The most telling interviews, however, come from two members of Jason Burkett’s family. Herzog speaks to Jason’s wife, whom he only met well after his sentencing. The two have never had physical contact outside of embracing and hand-holding, yet she is pregnant with their child (the biological father’s identity is unclear, but strongly hinted at). Herzog also speaks extensively to Jason’s father, who is himself a criminal currently serving a forty-year sentence (not unlike his son). Herzog manages to provoke Dad to reflect on his own life choices, and what he might have done as a father to protect Jason from his fate.

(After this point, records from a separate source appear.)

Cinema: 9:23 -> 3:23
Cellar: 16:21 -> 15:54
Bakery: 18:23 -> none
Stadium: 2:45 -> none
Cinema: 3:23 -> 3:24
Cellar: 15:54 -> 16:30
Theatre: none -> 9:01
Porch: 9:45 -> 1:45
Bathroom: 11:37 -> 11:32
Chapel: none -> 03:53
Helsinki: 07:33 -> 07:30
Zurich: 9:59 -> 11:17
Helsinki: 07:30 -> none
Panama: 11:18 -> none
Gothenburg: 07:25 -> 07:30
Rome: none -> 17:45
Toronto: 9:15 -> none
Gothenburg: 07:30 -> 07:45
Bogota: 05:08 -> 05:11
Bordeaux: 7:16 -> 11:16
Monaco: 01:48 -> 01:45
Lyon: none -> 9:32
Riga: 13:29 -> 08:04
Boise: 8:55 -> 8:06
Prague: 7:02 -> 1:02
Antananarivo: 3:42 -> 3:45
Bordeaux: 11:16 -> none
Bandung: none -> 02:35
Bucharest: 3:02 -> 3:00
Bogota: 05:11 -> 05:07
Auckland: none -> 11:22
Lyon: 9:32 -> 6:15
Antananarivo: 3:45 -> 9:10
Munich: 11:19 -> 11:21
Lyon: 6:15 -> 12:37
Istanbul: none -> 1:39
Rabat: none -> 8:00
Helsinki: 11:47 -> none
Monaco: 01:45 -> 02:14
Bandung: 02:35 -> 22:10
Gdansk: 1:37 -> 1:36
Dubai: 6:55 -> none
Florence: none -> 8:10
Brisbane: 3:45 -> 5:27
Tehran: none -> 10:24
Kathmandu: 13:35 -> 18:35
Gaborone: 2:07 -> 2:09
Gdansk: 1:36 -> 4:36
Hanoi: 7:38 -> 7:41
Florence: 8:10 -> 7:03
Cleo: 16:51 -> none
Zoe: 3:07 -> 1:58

These stories each make a deeply personalized contribution to the complex mixture of circumstance and ill-advised life choices defining the world these families must live within and suffer through. In a place where death becomes a constant, urgent and everyday reality – as opposed to an abstraction whose inevitability folks like you and I may understand, but not fully appreciate – I imagine life becomes less about finding avenues to improve one’s circumstances than it is about finding avenues to persevere and to survive. Michael Perry was killed in 2010 for his role in killing three other people. The deaths of these four individuals and their ramifications certainly shaped the lives of those they touched, just as the similar events and circumstances – it could be argued – helped set the stage for that awful 2001 night in Conroe.
The way Herzog presents his interactions with these people suggests an ugly, repetitive and inescapable cycle of death, crime and self-defeat. Blame is found nowhere, it seems, and it is found everywhere. What makes Into the Abyss one of the more powerful documentaries of the year (and the superior Herzog doc of 2011) is that its director, despite his occasional transgressions while interviewing, chooses to step back slightly and permit us to formulate what meaning his movie provides. It’s as if this twisted, grandfatherly voice has finally learned an all-important lesson: that from time to time, there are some stories that are capable of telling themselves.
Bottom Line: Werner Herzog’s trademark style as a nonfiction filmmaker is still intact, albeit with relative restraint. The resulting film is one of his more effective projects in recent memory.